Still loved by our trainer's mother, she sadly has found that she doesn't always have the time she has to spend with Cree. The horse's training still shines through though, as Cree knows more tricks, and has more ground training, than almost any horse on the farm!
Cree would be very grateful to have a sponsor!
Funny Fox is another case of descriptive naming - Funny, and as red and clever as a fox.
Initially Kathy's racehorse, turned Becca's OTTB, Fox is the farm clown. A Houdini by any standards, you can find Fox occasionally hanging out around the farm, making chew toys out of everything in the barns, or playing with something (people, horses, or objects). Basically, he acts like a 3 year-old, human toddler, despite now being 11 years old.
A fantastic trail horse, Fox retired with bone chips in his knees and prefers to take it slow majority of the time. That's perfect because Becca does too. He enjoys teaching students the ropes of trail riding, and "deals" with students learning in a ring. He is an incredibly patient horse and is the resident, "Hold my beer, I'm going to try this," gelding. Brave and smart, he's even been known to carry his rider back home after she may have fallen asleep trail riding...
Fox is a private, non-rescue horse being loved and cared for by Becca and is not in need of a sponsor.
Richie is everything you could want. Tall, dark, and handsome, with a personality to boot.

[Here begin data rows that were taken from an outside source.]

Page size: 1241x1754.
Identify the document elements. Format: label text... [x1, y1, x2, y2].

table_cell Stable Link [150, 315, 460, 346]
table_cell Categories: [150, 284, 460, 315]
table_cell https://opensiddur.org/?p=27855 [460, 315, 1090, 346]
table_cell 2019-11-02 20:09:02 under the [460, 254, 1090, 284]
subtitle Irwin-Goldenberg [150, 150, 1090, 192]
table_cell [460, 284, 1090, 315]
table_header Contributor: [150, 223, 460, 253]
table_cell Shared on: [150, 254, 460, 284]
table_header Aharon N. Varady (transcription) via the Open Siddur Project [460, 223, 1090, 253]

Kathy's golden boy, Richie retired off the track at 9 years old after a stellar racing record. While he was one of the nastiest horses you would ever meet while he was at the track, he became a big softy back at the farm. Retirement suited him well.

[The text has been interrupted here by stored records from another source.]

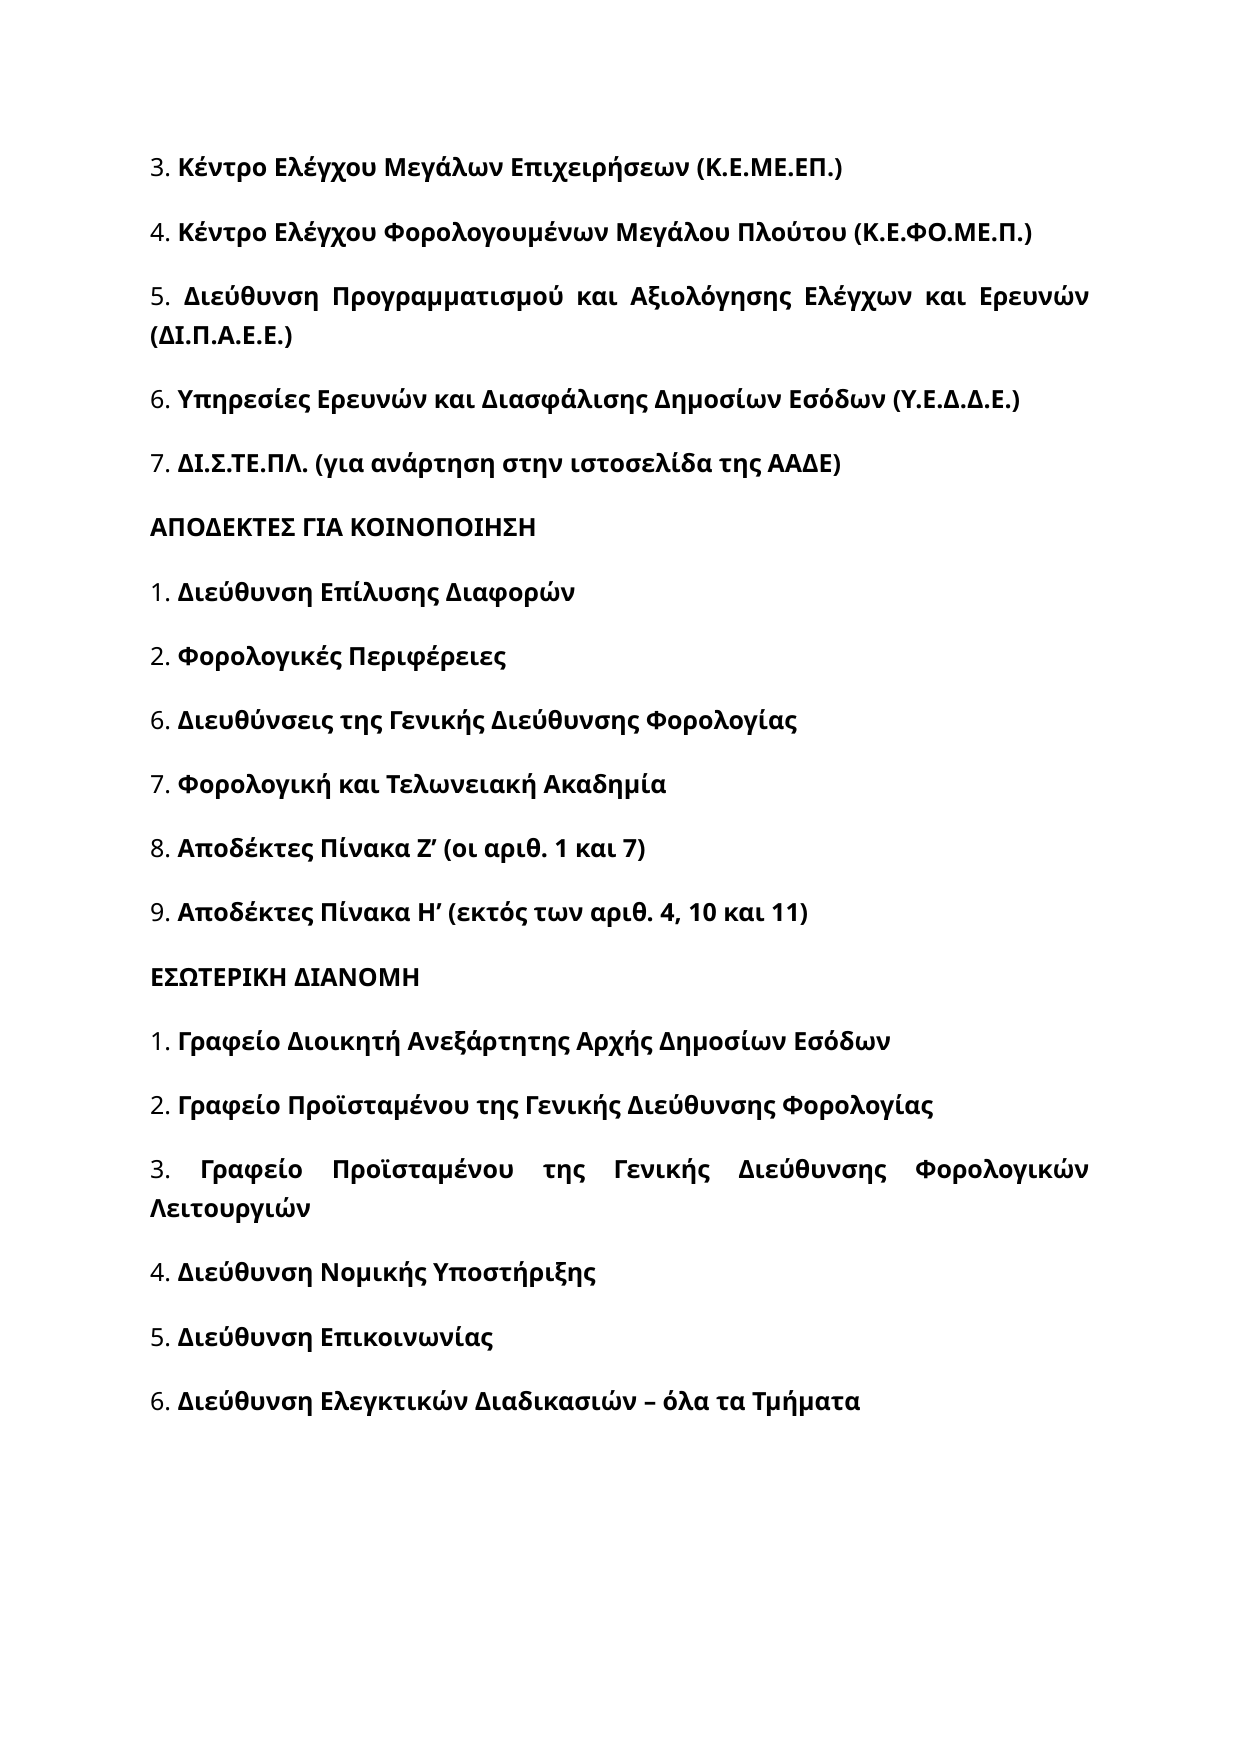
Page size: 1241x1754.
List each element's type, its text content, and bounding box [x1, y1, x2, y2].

text 1. Διεύθυνση Επίλυσης Διαφορών [150, 574, 1090, 608]
text 3. Γραφείο Προϊσταμένου της Γενικής Διεύθυνσης Φορολογικών Λειτουργιών [150, 1152, 1090, 1225]
text 5. Διεύθυνση Επικοινωνίας [150, 1319, 1090, 1353]
text 6. Υπηρεσίες Ερευνών και Διασφάλισης Δημοσίων Εσόδων (Υ.Ε.Δ.Δ.Ε.) [150, 382, 1090, 416]
text 8. Αποδέκτες Πίνακα Ζ’ (οι αριθ. 1 και 7) [150, 831, 1090, 865]
text 7. Φορολογική και Τελωνειακή Ακαδημία [150, 767, 1090, 801]
text 2. Φορολογικές Περιφέρειες [150, 638, 1090, 672]
text ΕΣΩΤΕΡΙΚΗ ΔΙΑΝΟΜΗ [150, 959, 1090, 993]
text 4. Κέντρο Ελέγχου Φορολογουμένων Μεγάλου Πλούτου (Κ.Ε.ΦΟ.ΜΕ.Π.) [150, 214, 1090, 248]
text 2. Γραφείο Προϊσταμένου της Γενικής Διεύθυνσης Φορολογίας [150, 1087, 1090, 1122]
text 4. Διεύθυνση Νομικής Υποστήριξης [150, 1255, 1090, 1289]
text ΑΠΟΔΕΚΤΕΣ ΓΙΑ ΚΟΙΝΟΠΟΙΗΣΗ [150, 510, 1090, 544]
text 9. Αποδέκτες Πίνακα Η’ (εκτός των αριθ. 4, 10 και 11) [150, 895, 1090, 929]
text 3. Κέντρο Ελέγχου Μεγάλων Επιχειρήσεων (Κ.Ε.ΜΕ.ΕΠ.) [150, 150, 1090, 184]
text 6. Διευθύνσεις της Γενικής Διεύθυνσης Φορολογίας [150, 702, 1090, 737]
text 1. Γραφείο Διοικητή Ανεξάρτητης Αρχής Δημοσίων Εσόδων [150, 1023, 1090, 1057]
text 7. ΔΙ.Σ.ΤΕ.ΠΛ. (για ανάρτηση στην ιστοσελίδα της ΑΑΔΕ) [150, 446, 1090, 480]
text 5. Διεύθυνση Προγραμματισμού και Αξιολόγησης Ελέγχων και Ερευνών (ΔΙ.Π.Α.Ε.Ε.) [150, 278, 1090, 352]
text 6. Διεύθυνση Ελεγκτικών Διαδικασιών – όλα τα Τμήματα [150, 1383, 1090, 1417]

Kathy began retraining him after some down time, and turned Richie into a fantastic trail horse. Always wanting to take the lead, the pair can often be found blazing a trail for others. He's currently in his prime at 11 years old, and you can tell he's feeling good.

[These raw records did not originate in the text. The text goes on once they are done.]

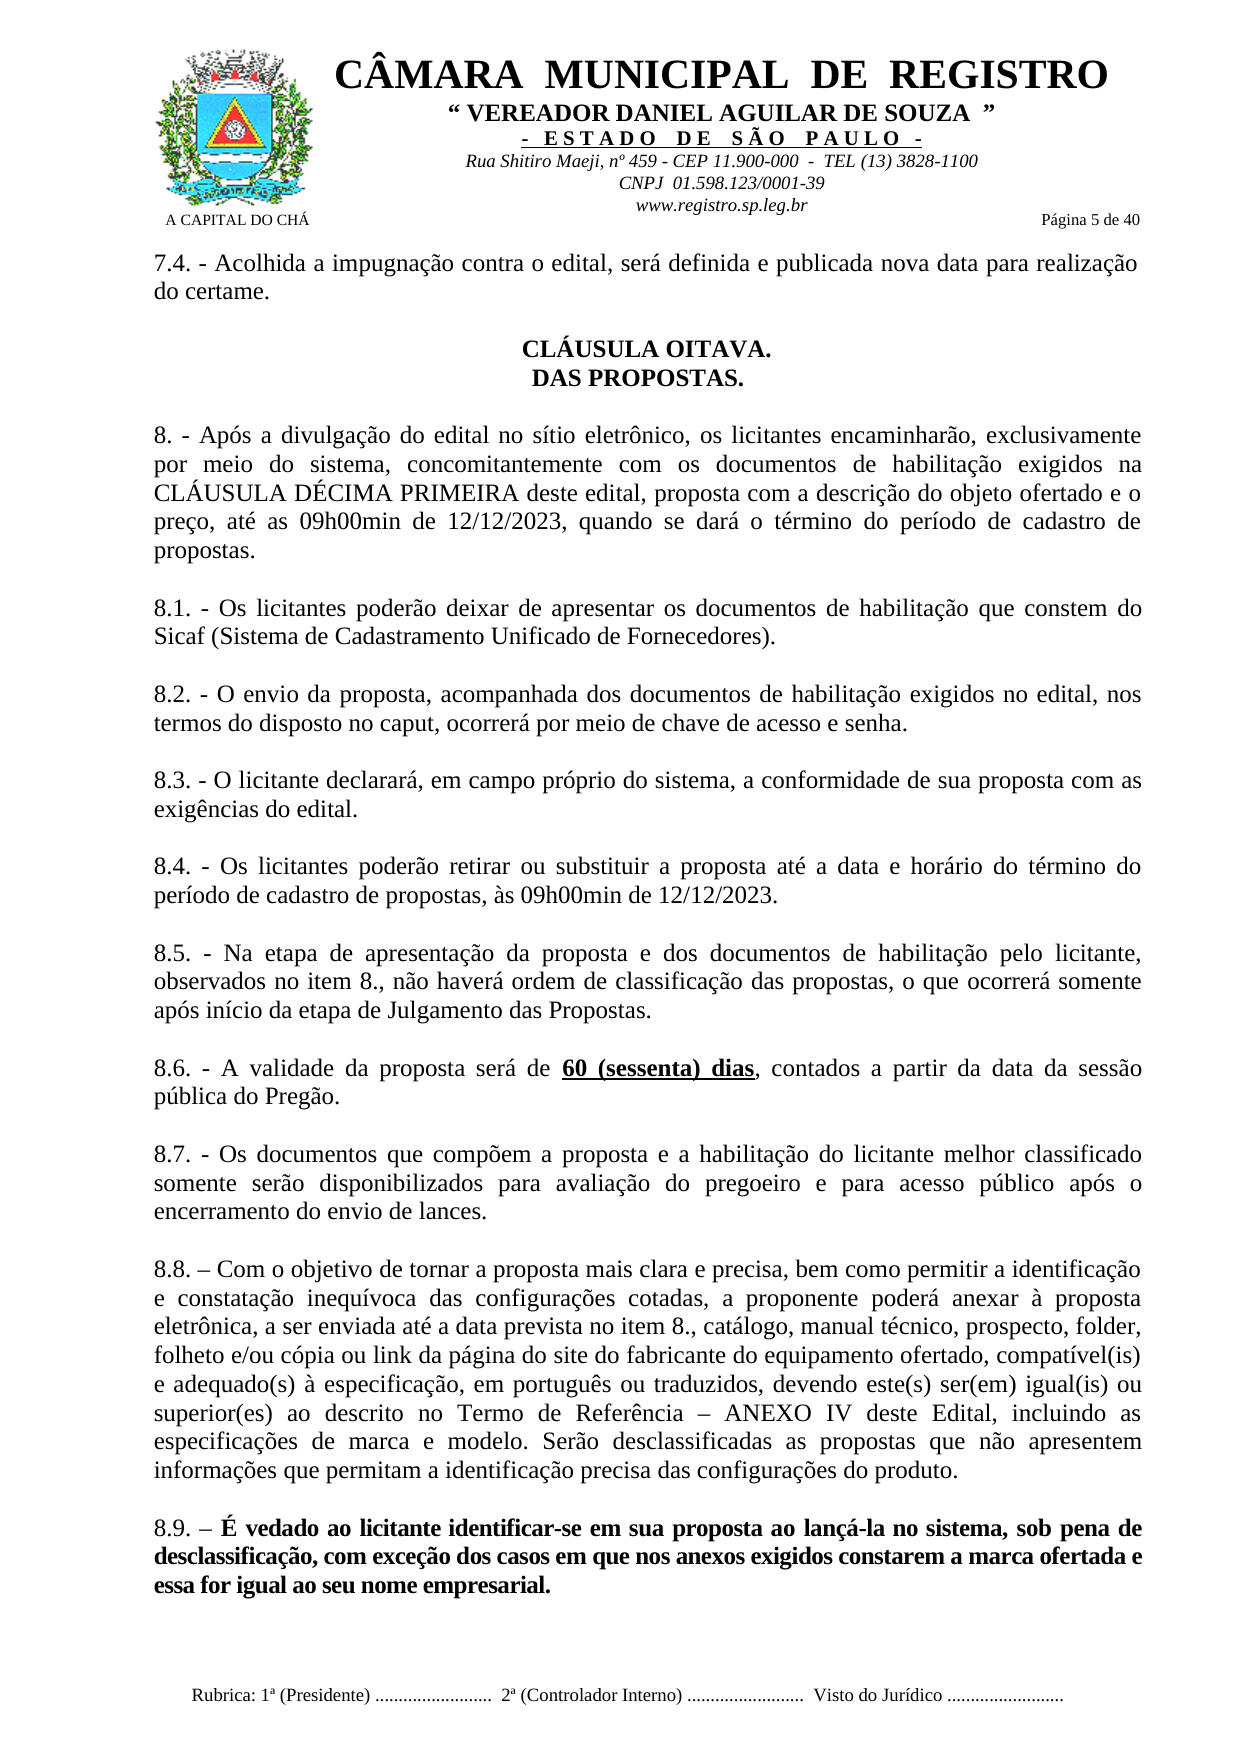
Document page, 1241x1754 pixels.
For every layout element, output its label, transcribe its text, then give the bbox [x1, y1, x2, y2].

text 8.1. - Os licitantes poderão deixar de apresentar os documentos de habilitação que constem do Sicaf (Sistema de Cadastramento Unificado de Fornecedores). [153, 593, 1143, 650]
subtitle CLÁUSULA OITAVA. [153, 334, 1140, 363]
text 8.4. - Os licitantes poderão retirar ou substituir a proposta até a data e horário do término do período de cadastro de propostas, às 09h00min de 12/12/2023. [153, 851, 1143, 909]
text 8.8. – Com o objetivo de tornar a proposta mais clara e precisa, bem como permitir a identificação e constatação inequívoca das configurações cotadas, a proponente poderá anexar à proposta eletrônica, a ser enviada até a data prevista no item 8., catálogo, manual técnico, prospecto, folder, folheto e/ou cópia ou link da página do site do fabricante do equipamento ofertado, compatível(is) e adequado(s) à especificação, em português ou traduzidos, devendo este(s) ser(em) igual(is) ou superior(es) ao descrito no Termo de Referência – ANEXO IV deste Edital, incluindo as especificações de marca e modelo. Serão desclassificadas as propostas que não apresentem informações que permitam a identificação precisa das configurações do produto. [153, 1254, 1143, 1484]
text 8.3. - O licitante declarará, em campo próprio do sistema, a conformidade de sua proposta com as exigências do edital. [153, 765, 1143, 823]
list 8.9. – É vedado ao licitante identificar-se em sua proposta ao lançá-la no sistema, sob pena de desclassificação, com exceção dos casos em que nos anexos exigidos constarem a marca ofertada e essa for igual ao seu nome empresarial. [153, 1513, 1143, 1599]
text 8.5. - Na etapa de apresentação da proposta e dos documentos de habilitação pelo licitante, observados no item 8., não haverá ordem de classificação das propostas, o que ocorrerá somente após início da etapa de Julgamento das Propostas. [153, 938, 1143, 1024]
subtitle DAS PROPOSTAS. [153, 363, 1122, 391]
text 8.2. - O envio da proposta, acompanhada dos documentos de habilitação exigidos no edital, nos termos do disposto no caput, ocorrerá por meio de chave de acesso e senha. [153, 679, 1143, 736]
text 8. - Após a divulgação do edital no sítio eletrônico, os licitantes encaminharão, exclusivamente por meio do sistema, concomitantemente com os documentos de habilitação exigidos na CLÁUSULA DÉCIMA PRIMEIRA deste edital, proposta com a descrição do objeto ofertado e o preço, até as 09h00min de 12/12/2023, quando se dará o término do período de cadastro de propostas. [153, 420, 1143, 564]
text 8.7. - Os documentos que compõem a proposta e a habilitação do licitante melhor classificado somente serão disponibilizados para avaliação do pregoeiro e para acesso público após o encerramento do envio de lances. [153, 1139, 1143, 1225]
text 7.4. - Acolhida a impugnação contra o edital, será definida e publicada nova data para realização do certame. [153, 248, 1140, 305]
text 8.6. - A validade da proposta será de 60 (sessenta) dias, contados a partir da data da sessão pública do Pregão. [153, 1053, 1143, 1110]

Richie is spunky and ready to go all the time. His fiery personality may lead him into trouble with the other horses, but he loves Kathy beyond measure and listens well to her (most of the time).
Richie is a private, non-rescue horse being loved and cared for by Kathy, and is not in need of a sponsor.
It's no secret the Cupid shot some arrows at us, as we love this guy almost more than anything.
Arriving with Wakiza and Fancey, Cupid was (and still is - the picture was from the day after his arrival on 4/3/19) the worst of the 3, health wise. His teeth were not only rotting out, but he needed to be wormed desperately. Given his low body score and condition, we knew we needed to take it slow with him. The vet who assisted us with this relinquishment has been absolutely wonderful though and has provided us with tools to help him.
Despite his poor condition though, boy oh boy, is he spunky. Clearly the leader of the 3 "Golden Guys," Cupid knows no boundaries. Unlike Wakiza, he purely craves human attention and will do anything to get it. Not like he really has to try though. One look at him and you're instantly in love.
Cupid states that he thinks his sponsor is the bomb, and says thank you to Windsor Garden Design, LLC!
Fancey (yes, it is spelled that way and autocorrect is having a fit), is one of the sweetest mares you'll ever have the pleasure of knowing.
The third horse in the "Golden Guys" trio, Fancey is often shadowed by her outgoing companions. Don't let that fool you though. Gain this girl's trust, and you have a best friend.
With a body score of 2 (photo taken on 4/4/19, the day after her arrival), it's easy enough to feel bad for her. Now add in the fact that she's going blind, and, has a squamous cell carcinoma growing underneath her tail. Then it's really easy.
It also makes understanding her and her timidity easier too. When meeting new people, she is a bit shy and reserved. Once you show her that she can trust you though, well, get ready to be her seeing-eye-person. Fancey will follow you everywhere you go and beg you for attention. Initially, she was extremely afraid of us, but now, she eagerly awaits her grooming sessions and looks forward to spending time with each person at our farm.
Fancey says a sponsor would be splendid.